Sur domains that associate with and gate KATP pores define a novel gatekeeper.

Structure-function analyses of K+ channels identify a common pore architecture whose gating depends on diverse signal sensing elements. The "gatekeepers" of the long, ATP-inhibited KIR6.0 pores of KATP channels are ABC proteins, SURs, receptors for channel opening and closing drugs. Several competing models for SUR/KIR coupling exist. We show that SUR TMD0, the N-terminal bundle of five transmembrane helices, specifically associates with KIR6.2, forcing nearly silent pores to burst like native KATP channels and enhancing surface expression. Inclusion of adjacent submembrane residues of L0, the linker between TMD0 and the stimulatory nucleotide- and drug-binding ABC core, generates constitutively active channels, whereas additional cytoplasmic residues counterbalance this activation establishing a relationship between the mean open and burst times of intact pores.

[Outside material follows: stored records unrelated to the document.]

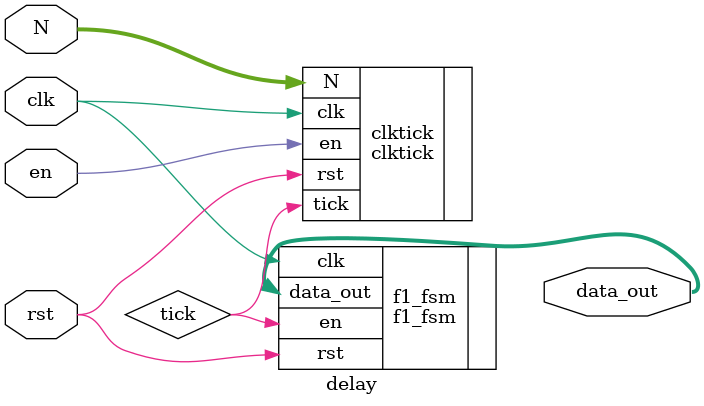
<source format=sv>
module delay (
    // interface signals
    input  logic             clk,     
    input  logic             rst,     
    input  logic             en,       
    input  logic [15:0]      N,        
    output logic [7:0] 		 data_out 
);

    logic tick;

clktick clktick (
    .clk    (clk),
    .rst    (rst),
    .en     (en),
    .N      (N),
    .tick   (tick)
);

f1_fsm f1_fsm (
    .rst        (rst),
    .en         (tick),
    .clk        (clk),
    .data_out   (data_out)
);

endmodule

</source>
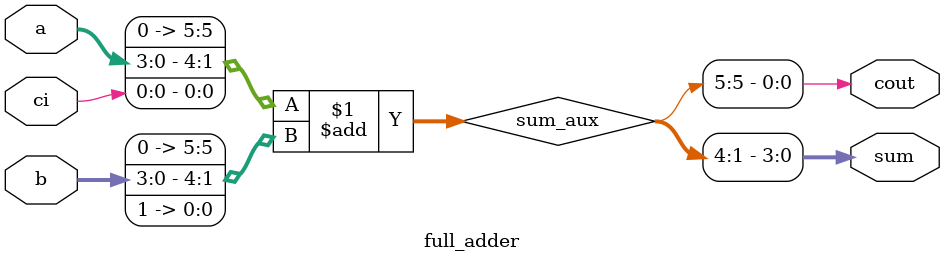
<source format=v>
module full_adder
	#(
		parameter N = 4
	)
	(
		input wire [N-1:0] a, b,
		input wire ci,
		output wire [N-1:0] sum,
		output wire cout
	);

	wire [N+1:0] sum_aux;
	assign sum_aux = {1'b0, a, ci} + {1'b0, b, 1'b1};
	//assign sum_aux = {1'b0, a, 1'b0} + {1'b0, b, 1'b1}; Toggle to fail
	assign sum = sum_aux[N:1];
	assign cout = sum_aux[N+1];

endmodule
</source>
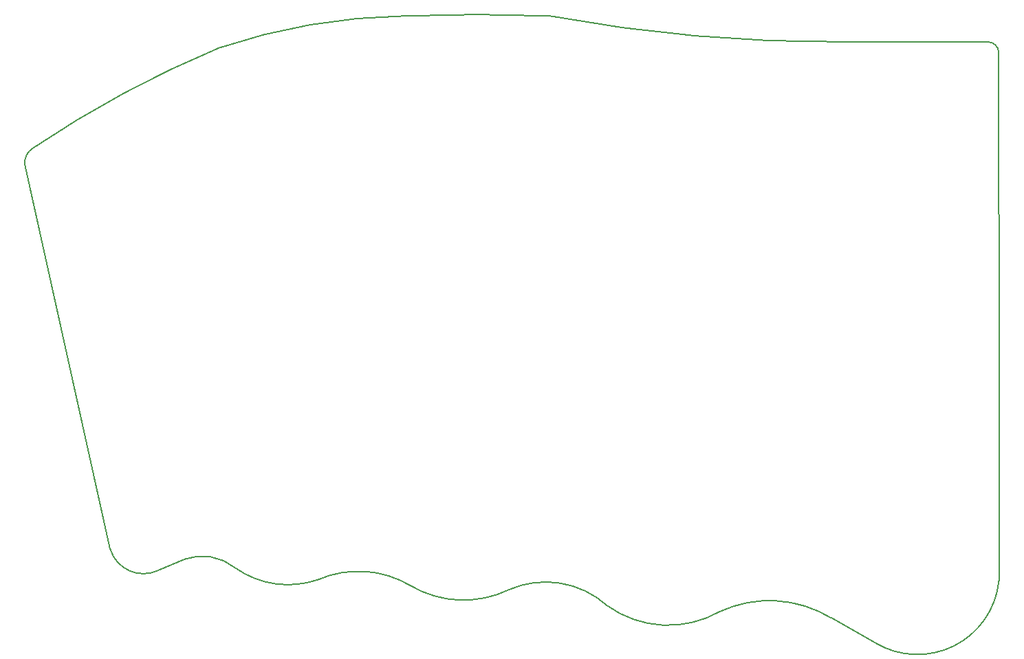
<source format=gbr>
G04 #@! TF.GenerationSoftware,KiCad,Pcbnew,6.0.0-d3dd2cf0fa~116~ubuntu20.04.1*
G04 #@! TF.CreationDate,2022-01-05T19:57:18-05:00*
G04 #@! TF.ProjectId,34_hs,33345f68-732e-46b6-9963-61645f706362,0.1*
G04 #@! TF.SameCoordinates,Original*
G04 #@! TF.FileFunction,Profile,NP*
%FSLAX46Y46*%
G04 Gerber Fmt 4.6, Leading zero omitted, Abs format (unit mm)*
G04 Created by KiCad (PCBNEW 6.0.0-d3dd2cf0fa~116~ubuntu20.04.1) date 2022-01-05 19:57:18*
%MOMM*%
%LPD*%
G01*
G04 APERTURE LIST*
G04 #@! TA.AperFunction,Profile*
%ADD10C,0.150000*%
G04 #@! TD*
G04 APERTURE END LIST*
D10*
X24638000Y-64770000D02*
G75*
G03*
X23622000Y-66802000I993360J-1766680D01*
G01*
X128270000Y-125730000D02*
G75*
G03*
X143525000Y-118110000I5220247J8629245D01*
G01*
X49525000Y-116525001D02*
G75*
G03*
X43225000Y-115450000I-4100846J-5034897D01*
G01*
X71125000Y-118725000D02*
G75*
G03*
X83200000Y-119200000I6482290J11069540D01*
G01*
X34120000Y-114215000D02*
X23622000Y-66802000D01*
X143525000Y-92675000D02*
X143510000Y-52933556D01*
X70231000Y-48514000D02*
G75*
G03*
X47498000Y-52451000I1237825J-74748313D01*
G01*
X128270000Y-125730000D02*
X122900000Y-122700000D01*
X143525000Y-118110000D02*
X143525000Y-92675000D01*
X143510001Y-52933556D02*
G75*
G03*
X142175000Y-51700000I-1379985J-154299D01*
G01*
X40005000Y-116840000D02*
X43225000Y-115450000D01*
X95275000Y-121150000D02*
G75*
G03*
X83200000Y-119200000I-7550009J-8390920D01*
G01*
X47498000Y-52451001D02*
G75*
G03*
X24638000Y-64770000I50607609J-121280836D01*
G01*
X95275000Y-121150000D02*
G75*
G03*
X109150000Y-121900000I7521096J10421522D01*
G01*
X88265000Y-48514000D02*
G75*
G03*
X124225000Y-51700000I34699633J187119497D01*
G01*
X34119999Y-114215000D02*
G75*
G03*
X40005000Y-116840000I4097560J1277033D01*
G01*
X49525000Y-116525001D02*
G75*
G03*
X59675000Y-117975000I6497635J9233449D01*
G01*
X122900000Y-122700000D02*
G75*
G03*
X109150000Y-121900000I-7621647J-12432997D01*
G01*
X88265000Y-48514000D02*
G75*
G03*
X70231000Y-48514000I-9017000J-225334830D01*
G01*
X71125000Y-118725000D02*
G75*
G03*
X59675000Y-117975000I-6450536J-10701513D01*
G01*
X124225000Y-51700000D02*
X142175000Y-51700000D01*
M02*

</source>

SUR fragments, lacking TMD0, fail to modulate KIR. TMD0 is thus the domain that anchors SUR to the KIR pore. Consistent with data on chimeric ABCC/KIRs and a modeled channel structure, we propose that interactions of TMD0-L0 with the outer helix and N terminus of KIR bidirectionally modulate gating. The results explain and predict pathologies associated with alteration of the 5' ends of clustered ABCC8 (9)/KCNJ11 (8) genes.